→ **DATA SHOWN**
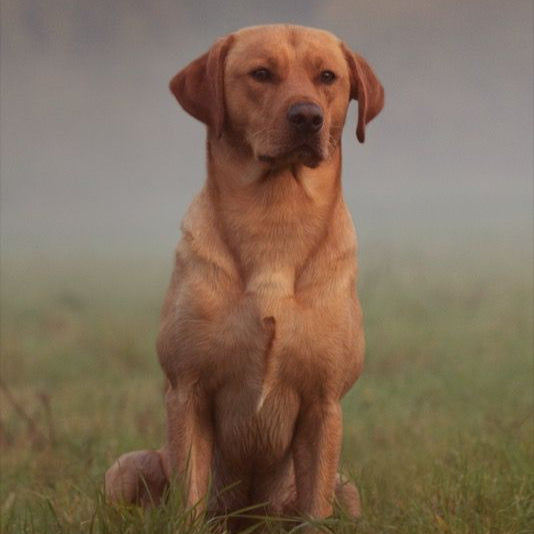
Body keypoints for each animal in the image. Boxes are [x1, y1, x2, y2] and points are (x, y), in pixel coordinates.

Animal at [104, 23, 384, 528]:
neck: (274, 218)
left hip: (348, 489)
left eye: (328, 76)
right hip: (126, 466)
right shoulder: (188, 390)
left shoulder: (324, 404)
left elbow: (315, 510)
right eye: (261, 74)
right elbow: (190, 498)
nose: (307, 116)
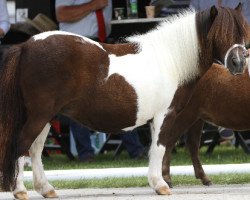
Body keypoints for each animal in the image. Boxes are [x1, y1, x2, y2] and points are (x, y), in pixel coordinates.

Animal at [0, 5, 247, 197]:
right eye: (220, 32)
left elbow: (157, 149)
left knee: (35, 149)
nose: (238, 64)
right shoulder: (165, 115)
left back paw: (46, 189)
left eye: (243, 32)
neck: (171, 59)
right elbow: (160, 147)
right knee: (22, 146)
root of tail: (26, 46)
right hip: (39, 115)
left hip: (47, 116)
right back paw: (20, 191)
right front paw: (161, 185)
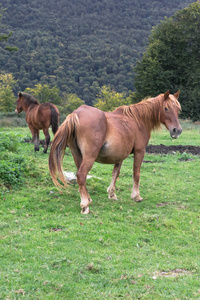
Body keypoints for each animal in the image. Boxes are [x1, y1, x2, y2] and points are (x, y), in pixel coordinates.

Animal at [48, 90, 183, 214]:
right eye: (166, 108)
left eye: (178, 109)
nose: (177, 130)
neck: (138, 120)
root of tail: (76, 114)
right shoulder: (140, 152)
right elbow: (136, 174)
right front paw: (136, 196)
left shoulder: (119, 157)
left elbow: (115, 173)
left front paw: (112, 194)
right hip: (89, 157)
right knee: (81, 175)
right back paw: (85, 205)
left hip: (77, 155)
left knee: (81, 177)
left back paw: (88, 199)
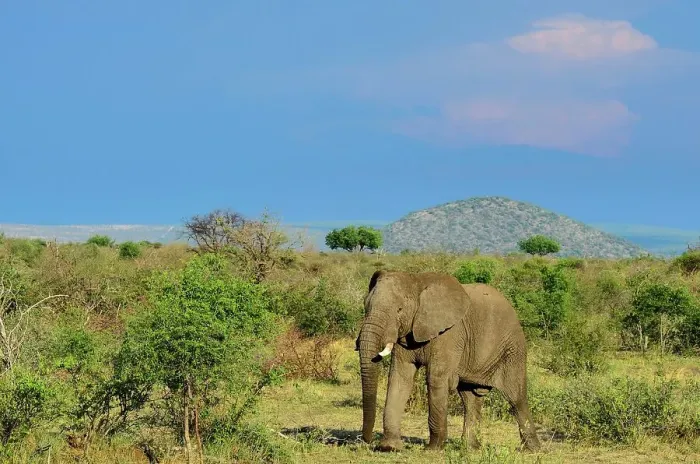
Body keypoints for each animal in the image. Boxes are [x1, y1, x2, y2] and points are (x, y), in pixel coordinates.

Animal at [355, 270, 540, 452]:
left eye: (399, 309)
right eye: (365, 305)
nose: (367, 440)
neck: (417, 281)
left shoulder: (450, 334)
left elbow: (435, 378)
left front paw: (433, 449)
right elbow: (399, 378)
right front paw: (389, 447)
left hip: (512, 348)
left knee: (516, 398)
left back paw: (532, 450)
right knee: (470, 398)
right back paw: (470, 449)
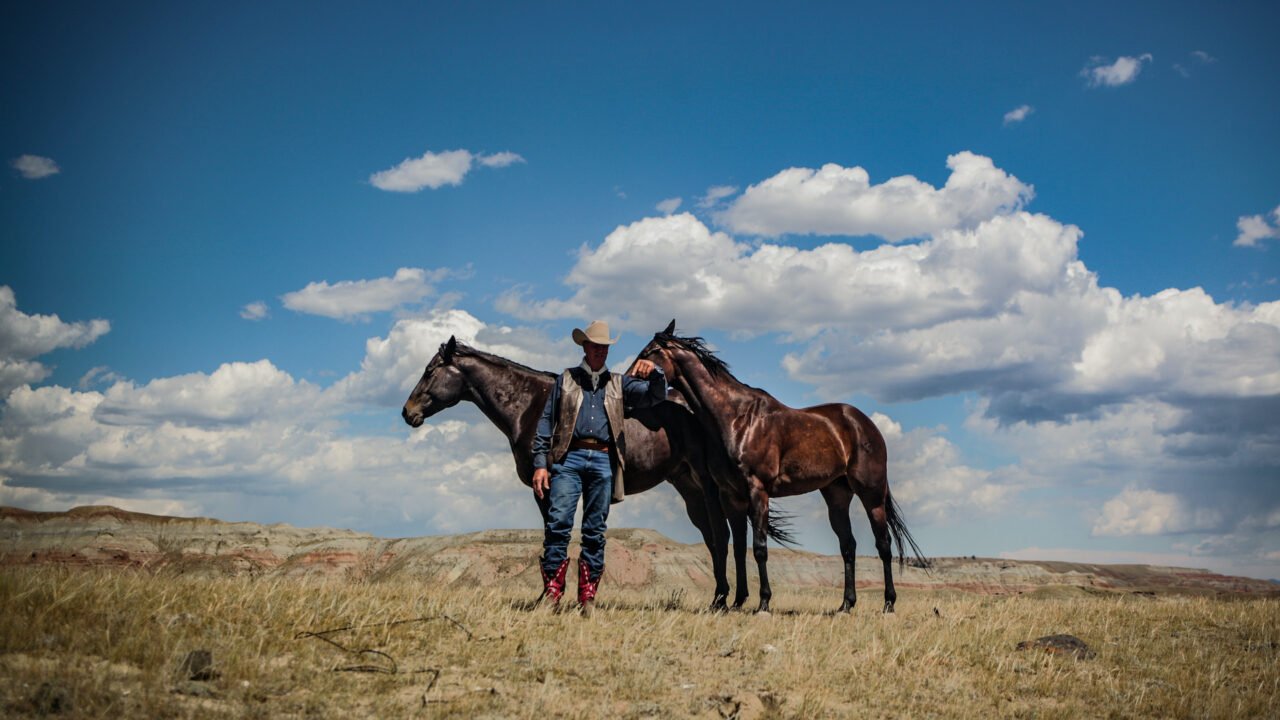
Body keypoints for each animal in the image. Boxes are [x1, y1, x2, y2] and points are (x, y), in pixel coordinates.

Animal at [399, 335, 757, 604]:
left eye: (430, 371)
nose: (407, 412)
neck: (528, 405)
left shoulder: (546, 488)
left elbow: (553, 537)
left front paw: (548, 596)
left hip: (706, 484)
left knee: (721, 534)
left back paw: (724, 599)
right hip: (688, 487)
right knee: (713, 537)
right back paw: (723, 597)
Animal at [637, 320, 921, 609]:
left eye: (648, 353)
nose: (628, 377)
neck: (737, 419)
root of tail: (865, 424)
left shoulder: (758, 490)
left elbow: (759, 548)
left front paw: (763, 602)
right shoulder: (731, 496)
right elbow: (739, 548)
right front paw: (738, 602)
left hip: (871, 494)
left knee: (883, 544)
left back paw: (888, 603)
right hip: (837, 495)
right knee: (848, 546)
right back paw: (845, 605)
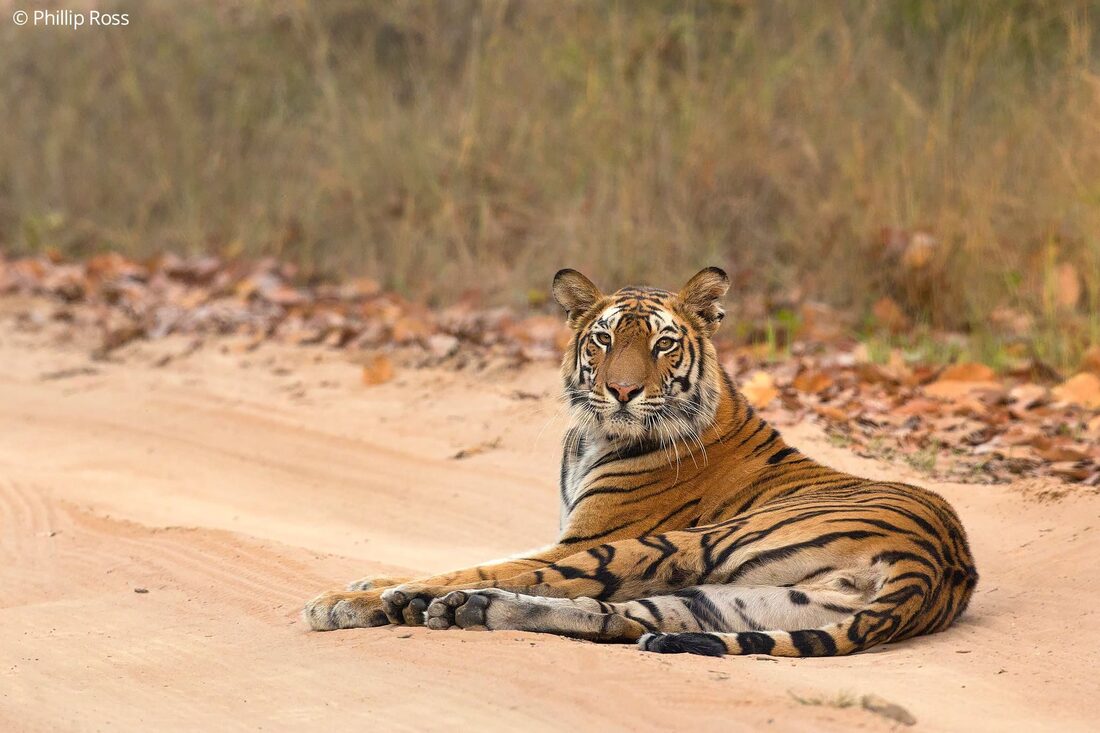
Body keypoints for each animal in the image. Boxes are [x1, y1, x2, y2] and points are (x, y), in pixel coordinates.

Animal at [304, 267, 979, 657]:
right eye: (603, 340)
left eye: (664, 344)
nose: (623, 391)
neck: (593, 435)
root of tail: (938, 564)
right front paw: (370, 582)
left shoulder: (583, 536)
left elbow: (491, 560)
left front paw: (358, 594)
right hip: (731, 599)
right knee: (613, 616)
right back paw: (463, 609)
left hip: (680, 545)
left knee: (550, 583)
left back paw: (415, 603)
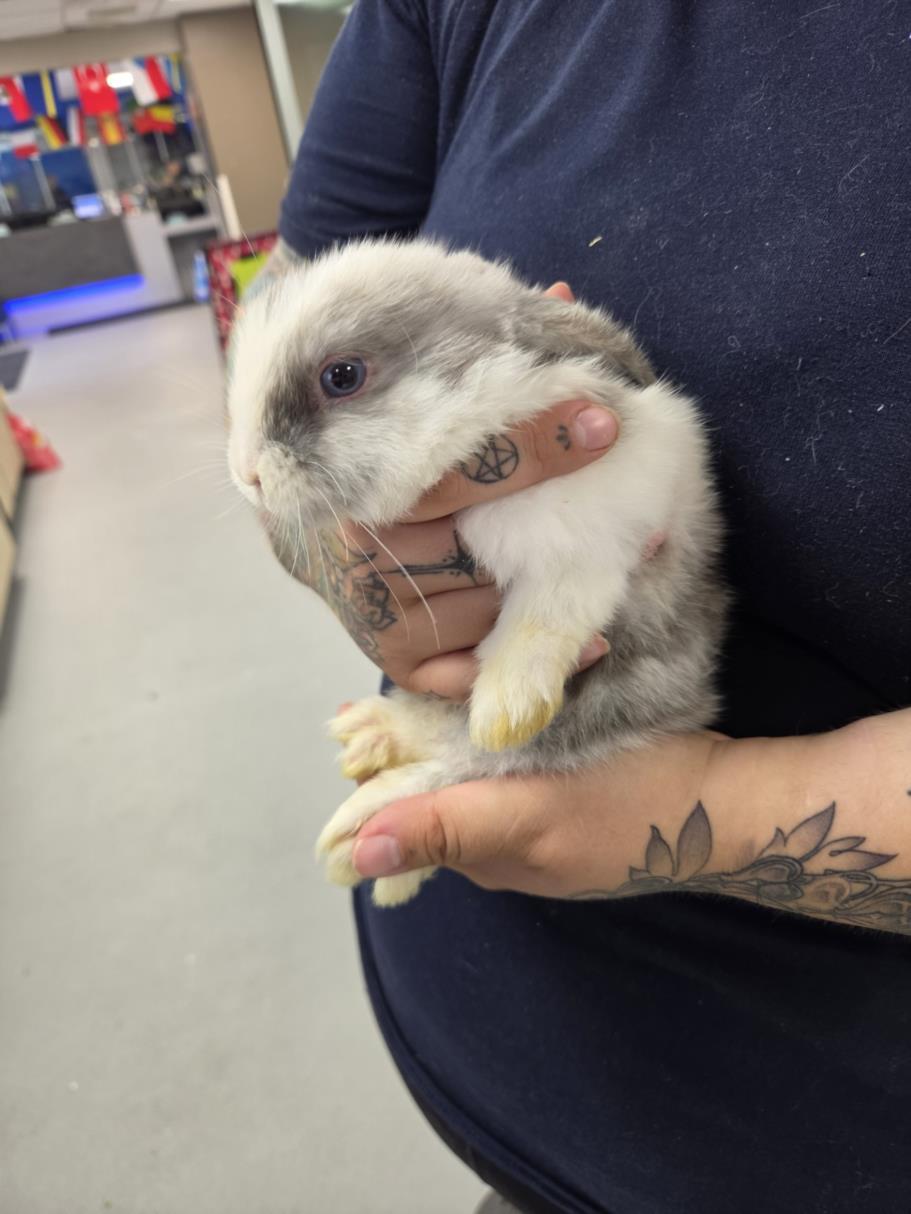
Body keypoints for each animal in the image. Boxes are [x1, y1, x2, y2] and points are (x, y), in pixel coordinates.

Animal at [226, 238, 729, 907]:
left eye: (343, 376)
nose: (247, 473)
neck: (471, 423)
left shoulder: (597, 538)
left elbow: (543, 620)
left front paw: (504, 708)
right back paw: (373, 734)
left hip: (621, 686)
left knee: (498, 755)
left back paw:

→ **WORK ORDER**
From the data above, return exactly the lines from the one with "left shoulder: (583, 536)" up to and including the one with "left hip: (621, 686)". Pictures do not go in the copy.

→ **RESPONSE BOX**
left shoulder: (583, 536)
left elbow: (491, 560)
left front paw: (358, 594)
right hip: (731, 599)
right knee: (613, 616)
right back paw: (463, 609)
left hip: (680, 545)
left knee: (550, 583)
left back paw: (415, 603)
Body keypoints for each animal in the image. Boxes are [x1, y1, x2, y2] and points are (x, y), in pixel coordinates.

Animal at [226, 238, 729, 907]:
left eye: (343, 376)
nose: (247, 473)
neck: (471, 423)
left shoulder: (597, 538)
left elbow: (543, 620)
left front paw: (504, 708)
right back paw: (373, 734)
left hip: (621, 686)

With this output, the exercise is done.